INSTRUCTIONS TO FOLLOW:
Determine the count of lines in the following entries that contain the string "alle". Write only the number.

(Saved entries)

──────

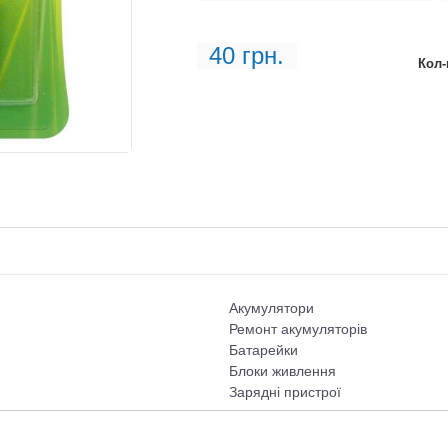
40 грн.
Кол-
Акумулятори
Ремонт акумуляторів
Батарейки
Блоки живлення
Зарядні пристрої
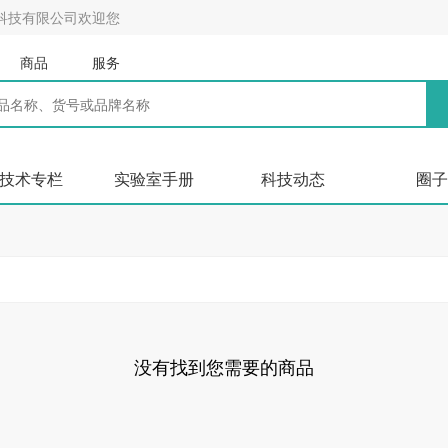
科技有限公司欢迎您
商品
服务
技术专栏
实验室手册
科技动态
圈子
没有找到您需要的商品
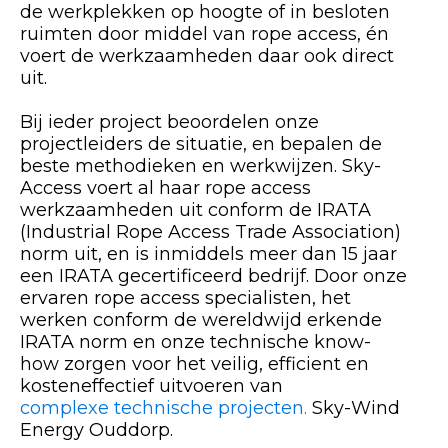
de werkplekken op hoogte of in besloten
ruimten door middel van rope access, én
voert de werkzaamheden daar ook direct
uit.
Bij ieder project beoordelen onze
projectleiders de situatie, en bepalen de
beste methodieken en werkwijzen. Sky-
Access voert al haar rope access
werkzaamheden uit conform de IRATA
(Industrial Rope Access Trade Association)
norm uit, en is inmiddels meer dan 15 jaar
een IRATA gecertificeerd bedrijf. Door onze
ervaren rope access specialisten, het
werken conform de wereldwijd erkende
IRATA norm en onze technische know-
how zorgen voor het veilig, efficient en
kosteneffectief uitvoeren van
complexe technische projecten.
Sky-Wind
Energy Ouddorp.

──────

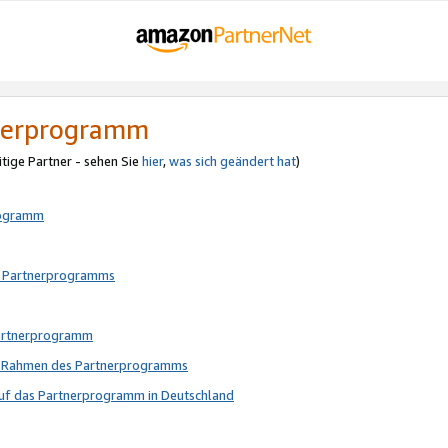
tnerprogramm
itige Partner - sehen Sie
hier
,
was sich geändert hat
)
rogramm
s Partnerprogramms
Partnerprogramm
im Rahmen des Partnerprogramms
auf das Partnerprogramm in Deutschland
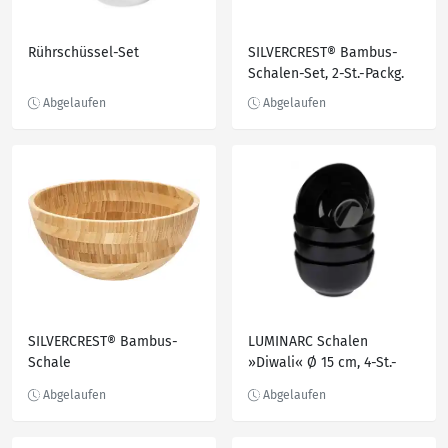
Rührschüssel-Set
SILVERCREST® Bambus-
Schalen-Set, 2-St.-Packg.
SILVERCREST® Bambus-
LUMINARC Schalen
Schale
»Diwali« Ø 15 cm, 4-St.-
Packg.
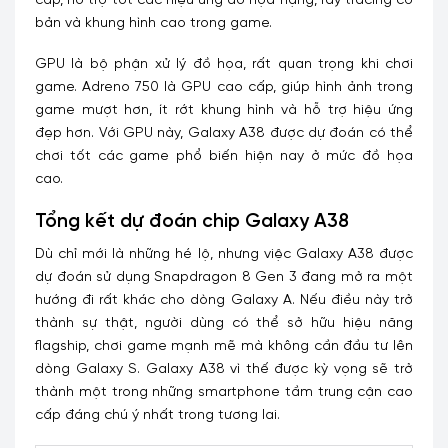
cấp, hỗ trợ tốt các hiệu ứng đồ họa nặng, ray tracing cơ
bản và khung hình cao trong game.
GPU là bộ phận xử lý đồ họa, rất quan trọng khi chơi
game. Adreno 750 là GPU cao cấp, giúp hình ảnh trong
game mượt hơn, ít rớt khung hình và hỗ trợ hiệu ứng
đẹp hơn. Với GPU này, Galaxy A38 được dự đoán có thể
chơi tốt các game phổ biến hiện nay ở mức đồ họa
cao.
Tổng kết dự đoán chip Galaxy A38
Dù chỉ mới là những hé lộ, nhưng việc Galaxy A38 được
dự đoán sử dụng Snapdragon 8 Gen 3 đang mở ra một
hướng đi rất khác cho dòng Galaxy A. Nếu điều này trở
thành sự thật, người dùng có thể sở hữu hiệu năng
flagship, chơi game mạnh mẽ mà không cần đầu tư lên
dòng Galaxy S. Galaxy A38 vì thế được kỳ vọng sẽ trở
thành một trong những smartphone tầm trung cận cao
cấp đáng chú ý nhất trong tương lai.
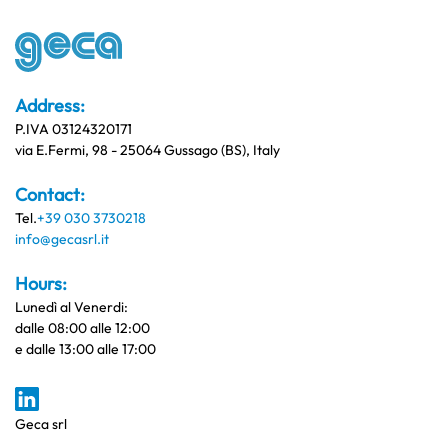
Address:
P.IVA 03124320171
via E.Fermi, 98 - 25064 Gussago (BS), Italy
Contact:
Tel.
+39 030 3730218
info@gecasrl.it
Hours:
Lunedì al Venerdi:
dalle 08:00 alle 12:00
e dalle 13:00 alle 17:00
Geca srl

──────

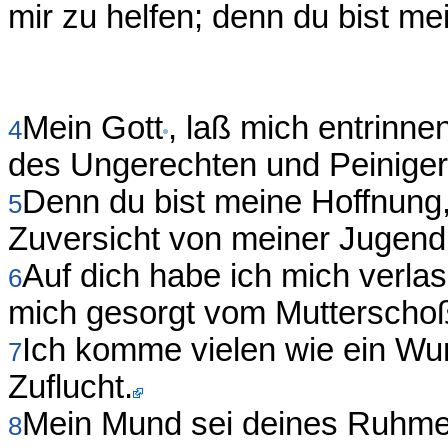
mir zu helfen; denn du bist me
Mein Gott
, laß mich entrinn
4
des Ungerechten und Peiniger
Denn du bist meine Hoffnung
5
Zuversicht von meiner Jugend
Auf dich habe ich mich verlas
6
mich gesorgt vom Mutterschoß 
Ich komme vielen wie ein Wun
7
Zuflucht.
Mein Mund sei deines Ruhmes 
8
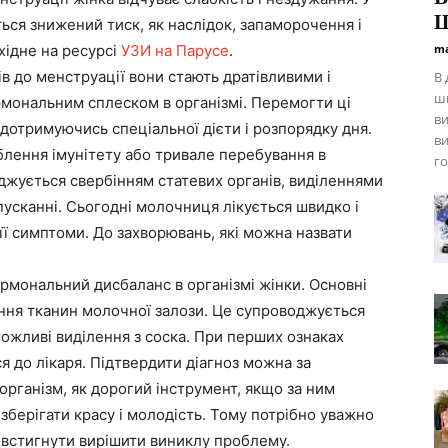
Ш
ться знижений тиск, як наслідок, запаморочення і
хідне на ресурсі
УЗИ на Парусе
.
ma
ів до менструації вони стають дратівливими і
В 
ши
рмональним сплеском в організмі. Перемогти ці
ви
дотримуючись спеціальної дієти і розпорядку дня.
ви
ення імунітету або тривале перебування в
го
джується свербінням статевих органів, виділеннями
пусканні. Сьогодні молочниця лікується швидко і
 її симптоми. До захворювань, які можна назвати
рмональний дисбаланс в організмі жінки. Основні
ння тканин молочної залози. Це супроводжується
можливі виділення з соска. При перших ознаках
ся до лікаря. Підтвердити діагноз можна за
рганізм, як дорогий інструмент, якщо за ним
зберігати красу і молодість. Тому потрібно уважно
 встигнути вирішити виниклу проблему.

──────

ANSWER TO THIS TASK:
2